When I first had Georgia I didn’t know what you were supposed to do as a mom. I didn’t know what was expected of a new parent. I remember thinking I am not “baby talking” with her; I am just going to talk normal to her straight from the start. When her peers started making words and my baby didnt I remember thinking OMG this is my fault.
I contacted talk with me with suspicions of hearing issues (contrary to what others thought). I attended the parent talk with me class to learn how to play, build on words, use really simple techniques to build your child’s speech.
Finally we got her hearing tested and sure enough she needed bilateral tubes.
So while we waited. ….
Because our healthcare system is broken.
I learned baby sign and taught it to Georgia. She learned what the signs meant and modeled them back. Good bye irrational tantrums. I highly recommend baby sign– it worked tremendously well with Georgia.
I found a private SLP and we paid her to work with Georgia while we waited to get in to Horizon Health SLP. Now we are lucky we had the means to hire privately because not everyone is so lucky.. I know this. If we were unable to hire privately I would have just made a routine at home where we purposely worked on speech for a block of time X/ week. We worked with Georgia at home every chance we got. Mimicking what we saw the SLP do.
This SLP recognized that there may be something on top of the blocked hearing going on. She was the first person to utter the word “autism”. I was furious. Not my kid.. No way.. Like she didn’t even have her first set of tubes at this point– this lady was jumping the gun.

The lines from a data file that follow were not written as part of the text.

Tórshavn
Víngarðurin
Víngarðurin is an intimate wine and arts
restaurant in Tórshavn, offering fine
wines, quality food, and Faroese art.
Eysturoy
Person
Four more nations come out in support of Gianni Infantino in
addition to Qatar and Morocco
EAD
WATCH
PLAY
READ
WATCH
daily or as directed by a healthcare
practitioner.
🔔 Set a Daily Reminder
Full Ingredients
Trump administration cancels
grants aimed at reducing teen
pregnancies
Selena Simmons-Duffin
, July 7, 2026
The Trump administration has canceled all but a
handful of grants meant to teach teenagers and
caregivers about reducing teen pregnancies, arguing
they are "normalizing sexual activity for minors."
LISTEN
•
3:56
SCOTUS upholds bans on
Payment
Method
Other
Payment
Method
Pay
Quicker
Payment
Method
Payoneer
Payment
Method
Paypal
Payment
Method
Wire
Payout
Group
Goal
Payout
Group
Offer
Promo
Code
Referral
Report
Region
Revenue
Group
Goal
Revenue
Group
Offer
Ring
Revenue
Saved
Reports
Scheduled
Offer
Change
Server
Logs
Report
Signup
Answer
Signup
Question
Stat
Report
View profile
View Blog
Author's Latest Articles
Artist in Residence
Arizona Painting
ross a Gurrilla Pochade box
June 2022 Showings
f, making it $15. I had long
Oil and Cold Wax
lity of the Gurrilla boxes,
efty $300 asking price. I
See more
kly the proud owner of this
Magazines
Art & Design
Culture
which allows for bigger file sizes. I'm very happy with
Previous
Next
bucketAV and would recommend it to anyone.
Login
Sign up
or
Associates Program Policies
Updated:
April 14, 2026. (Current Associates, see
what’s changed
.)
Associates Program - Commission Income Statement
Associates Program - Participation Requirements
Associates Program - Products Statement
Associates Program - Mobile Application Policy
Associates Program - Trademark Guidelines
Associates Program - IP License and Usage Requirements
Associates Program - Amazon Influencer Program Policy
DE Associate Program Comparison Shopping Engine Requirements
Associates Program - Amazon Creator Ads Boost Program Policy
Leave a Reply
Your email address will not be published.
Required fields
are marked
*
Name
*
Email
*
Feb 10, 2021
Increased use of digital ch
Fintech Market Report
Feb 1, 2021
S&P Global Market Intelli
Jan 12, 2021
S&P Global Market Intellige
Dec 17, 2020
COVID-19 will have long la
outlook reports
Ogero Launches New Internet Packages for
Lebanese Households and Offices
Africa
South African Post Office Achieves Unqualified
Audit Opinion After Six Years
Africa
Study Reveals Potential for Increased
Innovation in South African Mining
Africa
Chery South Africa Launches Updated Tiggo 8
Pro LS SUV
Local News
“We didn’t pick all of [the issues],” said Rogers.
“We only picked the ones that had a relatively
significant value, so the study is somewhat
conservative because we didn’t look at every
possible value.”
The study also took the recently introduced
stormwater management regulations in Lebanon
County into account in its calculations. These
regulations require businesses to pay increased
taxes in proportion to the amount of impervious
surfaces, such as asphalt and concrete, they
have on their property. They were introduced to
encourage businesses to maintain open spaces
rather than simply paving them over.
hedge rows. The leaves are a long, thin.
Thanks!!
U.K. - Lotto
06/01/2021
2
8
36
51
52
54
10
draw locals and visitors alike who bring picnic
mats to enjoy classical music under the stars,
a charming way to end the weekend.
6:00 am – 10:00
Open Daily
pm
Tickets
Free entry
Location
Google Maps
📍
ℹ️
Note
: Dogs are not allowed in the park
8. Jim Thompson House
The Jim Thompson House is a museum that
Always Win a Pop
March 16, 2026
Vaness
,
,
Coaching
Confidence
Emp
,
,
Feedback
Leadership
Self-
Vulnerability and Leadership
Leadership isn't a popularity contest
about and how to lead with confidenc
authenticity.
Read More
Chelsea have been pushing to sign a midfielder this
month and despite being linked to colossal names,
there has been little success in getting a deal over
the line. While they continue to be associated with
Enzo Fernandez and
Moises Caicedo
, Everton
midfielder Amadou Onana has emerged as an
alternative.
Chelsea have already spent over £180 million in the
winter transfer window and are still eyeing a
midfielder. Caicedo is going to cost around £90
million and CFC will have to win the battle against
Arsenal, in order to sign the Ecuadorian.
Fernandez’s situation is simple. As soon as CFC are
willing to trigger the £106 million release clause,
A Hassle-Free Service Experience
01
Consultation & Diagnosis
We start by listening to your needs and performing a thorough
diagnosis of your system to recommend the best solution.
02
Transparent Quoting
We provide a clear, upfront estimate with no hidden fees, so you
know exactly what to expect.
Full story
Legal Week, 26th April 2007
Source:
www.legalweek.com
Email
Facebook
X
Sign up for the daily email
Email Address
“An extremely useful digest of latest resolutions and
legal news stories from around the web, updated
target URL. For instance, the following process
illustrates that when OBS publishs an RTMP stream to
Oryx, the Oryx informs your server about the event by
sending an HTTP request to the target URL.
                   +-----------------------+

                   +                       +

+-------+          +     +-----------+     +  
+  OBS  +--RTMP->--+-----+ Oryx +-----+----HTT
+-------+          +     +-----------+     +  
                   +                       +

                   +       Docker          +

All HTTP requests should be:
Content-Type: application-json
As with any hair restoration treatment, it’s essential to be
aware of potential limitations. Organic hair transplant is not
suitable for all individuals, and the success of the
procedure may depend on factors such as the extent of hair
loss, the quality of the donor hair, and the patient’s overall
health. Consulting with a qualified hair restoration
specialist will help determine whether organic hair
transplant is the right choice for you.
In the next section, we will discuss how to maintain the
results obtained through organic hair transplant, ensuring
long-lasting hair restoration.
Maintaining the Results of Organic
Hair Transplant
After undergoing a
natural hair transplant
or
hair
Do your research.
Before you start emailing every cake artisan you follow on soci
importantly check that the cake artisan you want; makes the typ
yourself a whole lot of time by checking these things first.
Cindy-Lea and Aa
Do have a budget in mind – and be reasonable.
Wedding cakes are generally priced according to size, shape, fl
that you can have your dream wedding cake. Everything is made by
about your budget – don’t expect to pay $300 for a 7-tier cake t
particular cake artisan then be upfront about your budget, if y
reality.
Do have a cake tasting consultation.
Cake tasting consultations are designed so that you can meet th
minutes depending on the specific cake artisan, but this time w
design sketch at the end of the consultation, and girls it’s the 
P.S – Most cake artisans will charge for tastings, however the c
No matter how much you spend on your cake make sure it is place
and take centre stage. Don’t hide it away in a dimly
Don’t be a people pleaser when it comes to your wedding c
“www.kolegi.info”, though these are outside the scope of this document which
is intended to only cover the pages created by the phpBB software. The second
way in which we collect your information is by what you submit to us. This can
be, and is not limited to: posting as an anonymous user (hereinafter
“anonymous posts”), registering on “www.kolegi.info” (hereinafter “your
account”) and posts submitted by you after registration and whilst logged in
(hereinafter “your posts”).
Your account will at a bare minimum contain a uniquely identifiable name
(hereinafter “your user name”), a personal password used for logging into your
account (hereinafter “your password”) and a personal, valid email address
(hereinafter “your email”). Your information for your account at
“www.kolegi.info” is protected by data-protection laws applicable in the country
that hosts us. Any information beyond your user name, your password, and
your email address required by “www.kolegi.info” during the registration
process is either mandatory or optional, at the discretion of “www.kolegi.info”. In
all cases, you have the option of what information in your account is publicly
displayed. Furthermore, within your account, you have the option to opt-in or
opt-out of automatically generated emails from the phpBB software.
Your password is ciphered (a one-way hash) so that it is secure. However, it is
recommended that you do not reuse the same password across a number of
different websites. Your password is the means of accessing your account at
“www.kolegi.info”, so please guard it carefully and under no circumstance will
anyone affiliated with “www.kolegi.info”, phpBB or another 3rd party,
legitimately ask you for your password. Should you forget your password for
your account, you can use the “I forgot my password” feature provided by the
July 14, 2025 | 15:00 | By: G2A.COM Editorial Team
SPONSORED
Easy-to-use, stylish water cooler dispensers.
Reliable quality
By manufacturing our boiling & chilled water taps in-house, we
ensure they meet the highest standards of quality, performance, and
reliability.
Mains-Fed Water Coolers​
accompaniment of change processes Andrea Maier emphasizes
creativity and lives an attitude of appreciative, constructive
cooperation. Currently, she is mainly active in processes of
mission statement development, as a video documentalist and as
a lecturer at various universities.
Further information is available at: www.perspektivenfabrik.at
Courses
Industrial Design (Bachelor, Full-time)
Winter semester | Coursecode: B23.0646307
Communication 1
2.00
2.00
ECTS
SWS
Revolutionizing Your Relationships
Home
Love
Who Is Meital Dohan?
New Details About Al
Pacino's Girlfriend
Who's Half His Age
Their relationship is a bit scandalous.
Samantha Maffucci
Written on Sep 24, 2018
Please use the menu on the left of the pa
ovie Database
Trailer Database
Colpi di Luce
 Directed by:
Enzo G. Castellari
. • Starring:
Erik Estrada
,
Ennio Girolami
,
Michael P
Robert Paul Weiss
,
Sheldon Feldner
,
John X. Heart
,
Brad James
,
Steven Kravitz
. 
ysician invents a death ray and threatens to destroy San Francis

Then we finally got into Horizons Medicare covered speech therapy and carried on. I got over my hurt feelings and decided to have the developmental team assess G. Not really sure which way it was going to go. She was only two for goodness sake.
She was assessed on her top skills first (things she didn’t have any issues with) such as fine/gross motor skills and sensory stuff. Her problem areas were assessed when she was tired at the end of the day.
I have flip flopped over the past months/years whether it was a true diagnosis but you just suck it up and do whats best for your kid.
For us that meant getting discharged from proper speech therapy (Georgias only problem area is speech) and starting the process with stepping stones. Only to get transferred to AIS before therapy even started. Then getting lost in the shuffle of the transition.
This mom had to march into that office of AIS and shed some tears to get the ball rolling.
This meant 3 months with absolutely no therapy except what we worked on at home. Back to private speech therapy we went. And we keep Georgia in speech therapy to this day because that is what she needs most.
Today we had her transition meeting for kindergarten. My god I am proud of her… proud of us.. we made it. My kid is ready for kindergarten. I bet you she will even do better than some “neurotypical” kids because of her exposure to daycare/preschool. I sat at that meeting and I was so proud. She has come such a long way. Lots of advocating, lots of work, lots of planned play.. But we did It!
This was my first struggle as a mom. I know everyone has their own stuff… My advice is be open to what people are telling you. Shutting your eyes to an issue your baby is having will only cause more heartache in the future.